▶ **Document segment**
University of Vermont Extension 
Department of Plant and Soil Science

Summer News Article
line
APPLE PESTS AND DISEASES
 
Dr. Leonard Perry, Extension Professor
University of Vermont
           
There are 3 main insect pests you may find on apple trees in our region, and 4 main diseases.  Knowing what to look for, and how to control these at early stages or even to prevent them, will make your growing easier, more productive, and with less use of chemicals.
           
The four main apple diseases, common in many areas of the country, are apple scab, cedar apple rust, powdery mildew, and fire blight.  Hopefully you’ve chosen cultivars (cultivated varieties) resistant to some or all of these, such as ‘Freedom’ or ‘Liberty’.  Other cultivars may tolerate these diseases, so you still won’t have to spray.  If looking to buy some trees from your local nursery to plant, check for their disease resistance. Other diseases you may see on apples are black rot and bitter pit.  More cultivars and their disease resistance can be found online (homefruitgrowing.info).
           
Apple scab is the most common disease.  This fungus causes olive-colored and velvety splotches on leaves, and dark unsightly blotches on fruits.  Fruits infected early in the season may fall off, and those infected later often aren’t fit to eat.  This is more a problem in rainy and wet seasons.  Other than dormant oil sprays in early spring, and fungicide sprays beginning in spring, keeping fallen leaves and fruit picked up in fall will help prevent this disease.
           
There are several rust diseases that attack leaves and fruit of apple trees, with cedar apple being the worst.  As its name indicates, it makes rusty spots on leaves, and attacks cedars too (and, in fact, needs them to complete its life cycle).  Remove cedars and junipers from within a few hundred feet (if possible) and you may eliminate this disease.  

Powdery mildew is descriptive of the symptoms you’ll see on leaves, particularly in warm and humid seasons.  In addition to good pruning to allow air circulation, there are several fungicides for it including some organic ones. 
           
Fire blight too is a descriptive name, its injury resembling burned tips of branches.  Prune such injury out at the first signs, disinfecting your pruning tools periodically with a dilute solution of bleach or household disinfectant (such as Lysol).  This disease is from a bacterium, so won’t respond to fungicides, and is worse in some years than others. 
           
Unfortunately, there is isn’t the same cultivar resistance to insects on apples as there are to diseases.  The main insects to watch for are apple maggots, codling moths, and plum curculios (the latter is a problem in eastern states).  Other pests of apples you may see include aphids, spider mites, sawflies, and San Jose scale. 
           
Apple maggots may be known as “railroad worms” as they resemble small worms that railroad through the fruit leaving tunnels.  Small insects that look like houseflies lay eggs in growing fruit.  These hatch into the larvae, which live in dropped fruit in fall and in the ground overwinter.  So removing such fruit in fall helps in control, as do maggot traps.  The latter are red-shaped spheres with a sticky substance.  Another control is to place plastic sandwich bags over developing fruit after you’ve thinned them in early summer.  There are sprays, including the organic kaolin clay, which you can use in early and mid-summer if the problem is severe.

[Stored items]
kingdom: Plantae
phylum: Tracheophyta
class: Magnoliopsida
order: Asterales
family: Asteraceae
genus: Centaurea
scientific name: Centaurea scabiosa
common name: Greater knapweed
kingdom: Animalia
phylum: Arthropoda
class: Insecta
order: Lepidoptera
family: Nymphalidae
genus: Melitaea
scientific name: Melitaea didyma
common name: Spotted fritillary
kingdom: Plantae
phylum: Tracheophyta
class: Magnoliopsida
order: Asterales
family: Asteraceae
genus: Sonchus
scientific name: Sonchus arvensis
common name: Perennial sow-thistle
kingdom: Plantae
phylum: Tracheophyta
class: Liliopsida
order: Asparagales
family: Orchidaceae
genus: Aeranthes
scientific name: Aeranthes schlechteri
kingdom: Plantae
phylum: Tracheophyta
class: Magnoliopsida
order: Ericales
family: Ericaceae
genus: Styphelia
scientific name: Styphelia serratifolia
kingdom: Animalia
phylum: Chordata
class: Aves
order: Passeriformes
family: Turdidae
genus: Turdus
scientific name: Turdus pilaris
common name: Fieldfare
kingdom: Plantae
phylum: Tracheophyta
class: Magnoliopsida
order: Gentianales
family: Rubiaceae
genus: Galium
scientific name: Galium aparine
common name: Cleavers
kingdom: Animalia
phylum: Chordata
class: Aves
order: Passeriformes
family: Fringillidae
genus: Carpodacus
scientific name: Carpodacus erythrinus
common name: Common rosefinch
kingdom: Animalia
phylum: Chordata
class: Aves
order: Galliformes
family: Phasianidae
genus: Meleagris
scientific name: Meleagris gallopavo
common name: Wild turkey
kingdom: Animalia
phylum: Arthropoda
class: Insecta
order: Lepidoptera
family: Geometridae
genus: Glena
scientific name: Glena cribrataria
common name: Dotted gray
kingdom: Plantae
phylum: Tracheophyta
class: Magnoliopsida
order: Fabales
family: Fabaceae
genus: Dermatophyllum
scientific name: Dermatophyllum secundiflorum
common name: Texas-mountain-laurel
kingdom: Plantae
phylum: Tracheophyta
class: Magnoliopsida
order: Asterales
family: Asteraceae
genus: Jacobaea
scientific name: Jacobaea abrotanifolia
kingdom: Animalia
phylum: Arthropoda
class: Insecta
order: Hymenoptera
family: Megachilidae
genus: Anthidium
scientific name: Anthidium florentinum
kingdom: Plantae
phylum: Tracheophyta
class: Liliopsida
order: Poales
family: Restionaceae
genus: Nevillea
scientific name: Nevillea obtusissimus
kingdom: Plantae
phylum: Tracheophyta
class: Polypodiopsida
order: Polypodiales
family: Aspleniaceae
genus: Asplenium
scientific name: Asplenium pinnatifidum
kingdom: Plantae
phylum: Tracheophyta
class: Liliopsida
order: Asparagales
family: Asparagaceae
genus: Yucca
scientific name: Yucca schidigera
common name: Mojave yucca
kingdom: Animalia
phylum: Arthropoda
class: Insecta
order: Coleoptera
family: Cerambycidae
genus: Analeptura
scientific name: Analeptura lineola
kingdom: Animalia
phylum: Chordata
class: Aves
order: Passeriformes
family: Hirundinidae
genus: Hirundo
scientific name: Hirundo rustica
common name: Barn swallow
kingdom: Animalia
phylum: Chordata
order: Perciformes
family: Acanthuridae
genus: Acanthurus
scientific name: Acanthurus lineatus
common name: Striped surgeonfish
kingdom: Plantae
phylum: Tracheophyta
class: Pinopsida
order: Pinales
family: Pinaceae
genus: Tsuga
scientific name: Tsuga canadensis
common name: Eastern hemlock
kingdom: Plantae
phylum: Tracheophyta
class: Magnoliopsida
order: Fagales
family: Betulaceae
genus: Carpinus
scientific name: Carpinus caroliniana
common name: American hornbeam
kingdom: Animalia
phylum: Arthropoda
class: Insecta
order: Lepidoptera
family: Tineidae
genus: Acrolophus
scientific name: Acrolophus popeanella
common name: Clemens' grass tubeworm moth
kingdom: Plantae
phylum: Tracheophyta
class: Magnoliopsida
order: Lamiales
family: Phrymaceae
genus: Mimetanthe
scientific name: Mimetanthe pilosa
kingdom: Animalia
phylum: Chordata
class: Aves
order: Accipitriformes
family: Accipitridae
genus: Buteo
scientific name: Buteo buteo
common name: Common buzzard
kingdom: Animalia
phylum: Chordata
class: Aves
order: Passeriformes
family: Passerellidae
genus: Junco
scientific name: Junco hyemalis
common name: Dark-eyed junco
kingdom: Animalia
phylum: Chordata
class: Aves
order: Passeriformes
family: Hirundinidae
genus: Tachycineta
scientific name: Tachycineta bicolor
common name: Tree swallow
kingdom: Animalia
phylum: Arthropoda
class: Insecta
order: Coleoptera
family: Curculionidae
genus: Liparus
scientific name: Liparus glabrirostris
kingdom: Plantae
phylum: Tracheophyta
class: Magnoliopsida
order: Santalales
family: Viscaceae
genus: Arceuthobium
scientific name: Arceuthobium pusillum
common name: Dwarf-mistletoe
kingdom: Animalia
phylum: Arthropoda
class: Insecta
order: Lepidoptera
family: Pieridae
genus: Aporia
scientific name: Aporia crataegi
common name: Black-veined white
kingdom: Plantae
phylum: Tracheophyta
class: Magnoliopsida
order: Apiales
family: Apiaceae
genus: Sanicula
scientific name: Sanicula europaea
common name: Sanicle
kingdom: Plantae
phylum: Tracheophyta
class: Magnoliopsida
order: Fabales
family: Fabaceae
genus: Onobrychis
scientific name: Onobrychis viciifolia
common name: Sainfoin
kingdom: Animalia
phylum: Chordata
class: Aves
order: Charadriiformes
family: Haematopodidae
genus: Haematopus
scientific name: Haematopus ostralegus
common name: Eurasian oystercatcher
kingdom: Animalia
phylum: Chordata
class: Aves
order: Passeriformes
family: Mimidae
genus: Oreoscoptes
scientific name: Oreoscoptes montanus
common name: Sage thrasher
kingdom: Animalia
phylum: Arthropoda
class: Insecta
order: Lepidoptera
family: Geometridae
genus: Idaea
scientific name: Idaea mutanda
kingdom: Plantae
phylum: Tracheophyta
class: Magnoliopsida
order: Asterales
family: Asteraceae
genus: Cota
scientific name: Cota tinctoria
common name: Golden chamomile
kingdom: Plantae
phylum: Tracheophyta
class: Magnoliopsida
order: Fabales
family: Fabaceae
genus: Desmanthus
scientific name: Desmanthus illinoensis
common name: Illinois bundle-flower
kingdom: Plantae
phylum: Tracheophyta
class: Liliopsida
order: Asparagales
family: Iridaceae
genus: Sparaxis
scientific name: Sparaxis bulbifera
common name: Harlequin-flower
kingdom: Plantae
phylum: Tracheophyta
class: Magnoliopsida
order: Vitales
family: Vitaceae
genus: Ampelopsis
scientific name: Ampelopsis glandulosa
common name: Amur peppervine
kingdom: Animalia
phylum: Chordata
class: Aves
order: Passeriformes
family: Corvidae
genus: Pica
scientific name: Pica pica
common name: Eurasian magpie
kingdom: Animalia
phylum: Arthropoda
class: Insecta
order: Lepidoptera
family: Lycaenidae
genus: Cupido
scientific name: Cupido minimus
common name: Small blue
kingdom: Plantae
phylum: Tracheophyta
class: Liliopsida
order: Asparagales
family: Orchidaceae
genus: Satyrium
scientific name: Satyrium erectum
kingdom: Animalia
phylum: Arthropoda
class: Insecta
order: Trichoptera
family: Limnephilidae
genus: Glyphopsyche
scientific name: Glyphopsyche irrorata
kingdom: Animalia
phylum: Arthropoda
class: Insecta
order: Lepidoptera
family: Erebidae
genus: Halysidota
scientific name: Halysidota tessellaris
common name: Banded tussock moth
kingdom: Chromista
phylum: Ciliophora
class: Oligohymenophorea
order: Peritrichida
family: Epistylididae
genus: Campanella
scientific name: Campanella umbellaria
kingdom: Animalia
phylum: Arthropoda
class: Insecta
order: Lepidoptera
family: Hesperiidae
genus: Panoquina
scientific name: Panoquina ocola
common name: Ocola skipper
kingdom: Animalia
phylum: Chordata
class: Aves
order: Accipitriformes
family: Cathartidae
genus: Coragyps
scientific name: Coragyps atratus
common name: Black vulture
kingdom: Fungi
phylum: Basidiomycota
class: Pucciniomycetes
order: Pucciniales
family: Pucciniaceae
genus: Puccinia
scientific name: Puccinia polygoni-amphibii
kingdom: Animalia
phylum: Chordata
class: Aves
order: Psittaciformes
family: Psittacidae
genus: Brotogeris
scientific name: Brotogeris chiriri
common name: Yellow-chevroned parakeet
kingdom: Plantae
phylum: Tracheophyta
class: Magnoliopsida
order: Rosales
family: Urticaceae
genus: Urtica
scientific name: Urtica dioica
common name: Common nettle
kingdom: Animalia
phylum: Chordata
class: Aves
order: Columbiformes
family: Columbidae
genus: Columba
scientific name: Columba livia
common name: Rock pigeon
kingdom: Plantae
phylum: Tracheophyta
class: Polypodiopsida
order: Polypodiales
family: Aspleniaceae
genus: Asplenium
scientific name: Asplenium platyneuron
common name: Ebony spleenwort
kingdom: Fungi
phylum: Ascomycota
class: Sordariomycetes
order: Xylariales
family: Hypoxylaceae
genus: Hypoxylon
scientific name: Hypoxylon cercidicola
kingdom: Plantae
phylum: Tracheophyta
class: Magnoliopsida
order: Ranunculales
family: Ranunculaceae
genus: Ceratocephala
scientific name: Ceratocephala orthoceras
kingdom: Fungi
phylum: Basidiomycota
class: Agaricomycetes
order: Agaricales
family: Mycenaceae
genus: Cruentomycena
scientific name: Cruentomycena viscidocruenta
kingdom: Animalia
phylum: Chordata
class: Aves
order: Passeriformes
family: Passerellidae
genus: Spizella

▶ **Using the information**
(a) Copy the apple pests and diseases article word for word, starting with "There are 3" and going on through "use of chemicals.".
(b) Answer these questions from the apple pests and diseases article:
(i) Which two cultivars does the article name as resistant to some or all of the main apple diseases?
(ii) What plants does cedar apple rust need to complete its life cycle?
(iii) What kind of organism causes fire blight?

▶ **Solution set**
(a)
There are 3 main insect pests you may find on apple trees in our region, and 4 main diseases.  Knowing what to look for, and how to control these at early stages or even to prevent them, will make your growing easier, more productive, and with less use of chemicals.

(b)
(i) 'Freedom' and 'Liberty'
(ii) Cedars
(iii) A bacterium